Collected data
* * * *

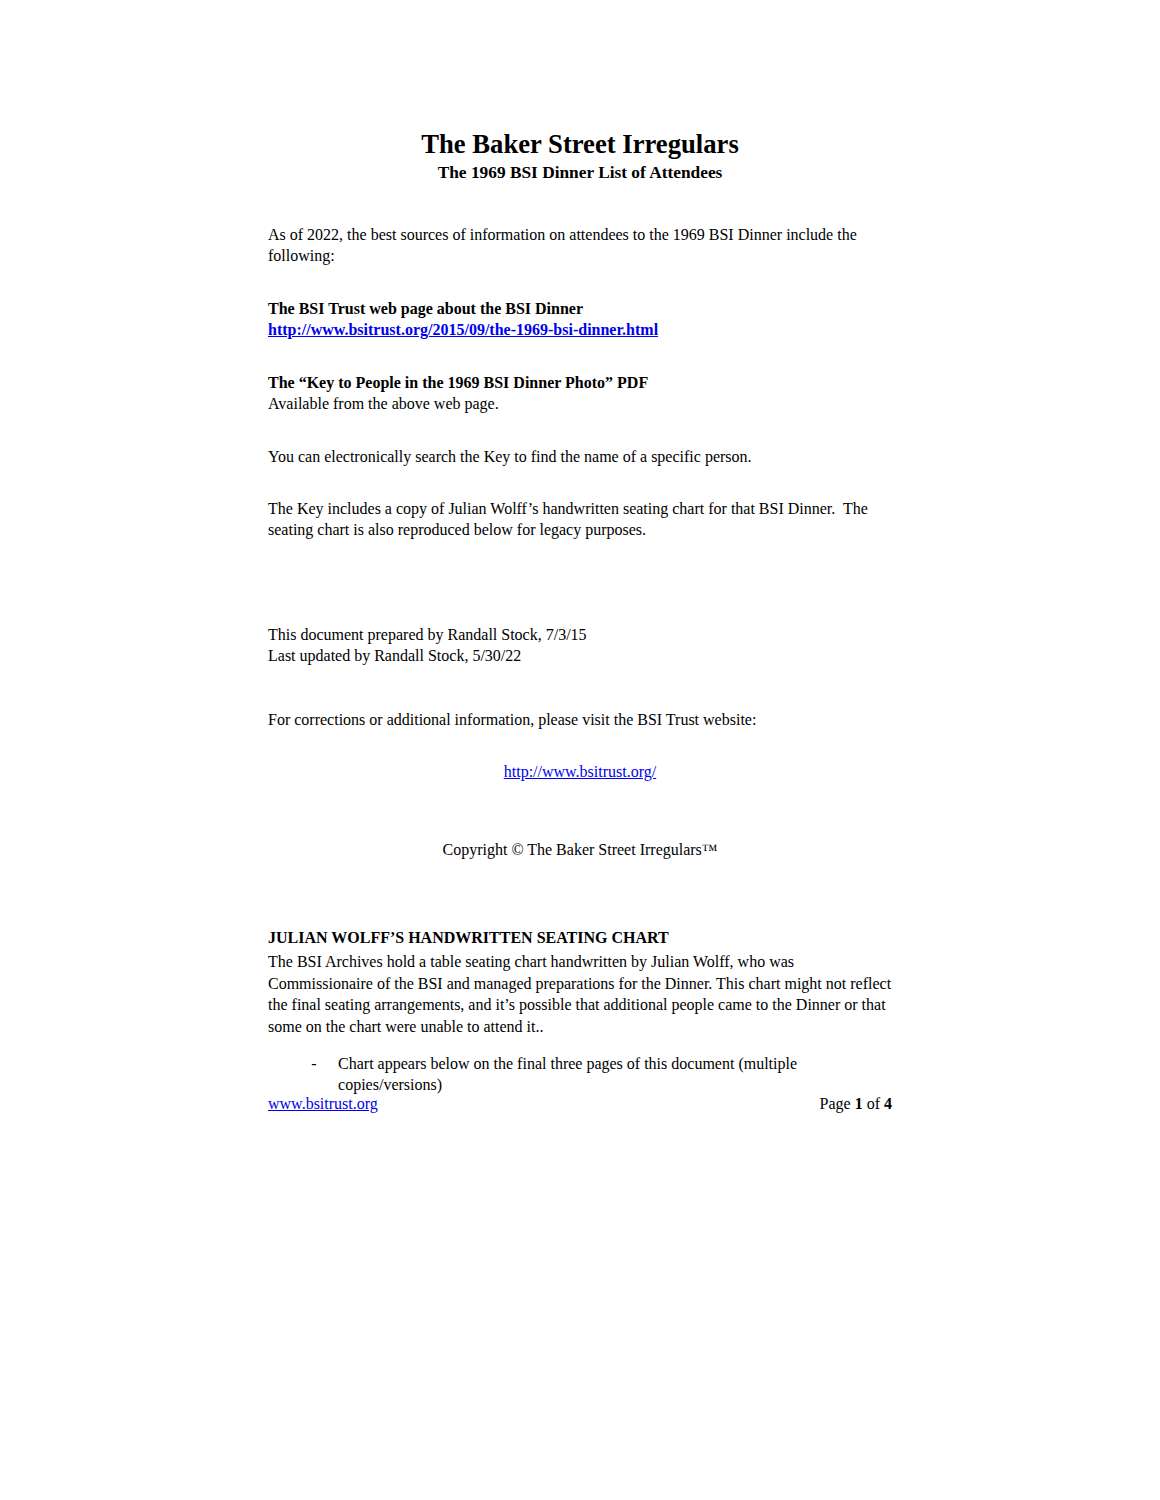The Baker Street Irregulars
The 1969 BSI Dinner List of Attendees
As of 2022, the best sources of information on attendees to the 1969 BSI Dinner include the following:
The BSI Trust web page about the BSI Dinner
http://www.bsitrust.org/2015/09/the-1969-bsi-dinner.html
The “Key to People in the 1969 BSI Dinner Photo” PDF
Available from the above web page.
You can electronically search the Key to find the name of a specific person.
The Key includes a copy of Julian Wolff’s handwritten seating chart for that BSI Dinner. The seating chart is also reproduced below for legacy purposes.
This document prepared by Randall Stock, 7/3/15
Last updated by Randall Stock, 5/30/22
For corrections or additional information, please visit the BSI Trust website:
http://www.bsitrust.org/
Copyright © The Baker Street Irregulars™
JULIAN WOLFF’S HANDWRITTEN SEATING CHART
The BSI Archives hold a table seating chart handwritten by Julian Wolff, who was Commissionaire of the BSI and managed preparations for the Dinner. This chart might not reflect the final seating arrangements, and it’s possible that additional people came to the Dinner or that some on the chart were unable to attend it..
Chart appears below on the final three pages of this document (multiple copies/versions)
www.bsitrust.org
Page 1 of 4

* * * *

The copy you produce must repeat all the entries exactly and contain no pictures.

→ **Result**
The Baker Street Irregulars
The 1969 BSI Dinner List of Attendees
As of 2022, the best sources of information on attendees to the 1969 BSI Dinner include the following:
The BSI Trust web page about the BSI Dinner
http://www.bsitrust.org/2015/09/the-1969-bsi-dinner.html
The “Key to People in the 1969 BSI Dinner Photo” PDF
Available from the above web page.
You can electronically search the Key to find the name of a specific person.
The Key includes a copy of Julian Wolff’s handwritten seating chart for that BSI Dinner. The seating chart is also reproduced below for legacy purposes.
This document prepared by Randall Stock, 7/3/15
Last updated by Randall Stock, 5/30/22
For corrections or additional information, please visit the BSI Trust website:
http://www.bsitrust.org/
Copyright © The Baker Street Irregulars™
JULIAN WOLFF’S HANDWRITTEN SEATING CHART
The BSI Archives hold a table seating chart handwritten by Julian Wolff, who was Commissionaire of the BSI and managed preparations for the Dinner. This chart might not reflect the final seating arrangements, and it’s possible that additional people came to the Dinner or that some on the chart were unable to attend it..
Chart appears below on the final three pages of this document (multiple copies/versions)
www.bsitrust.org
Page 1 of 4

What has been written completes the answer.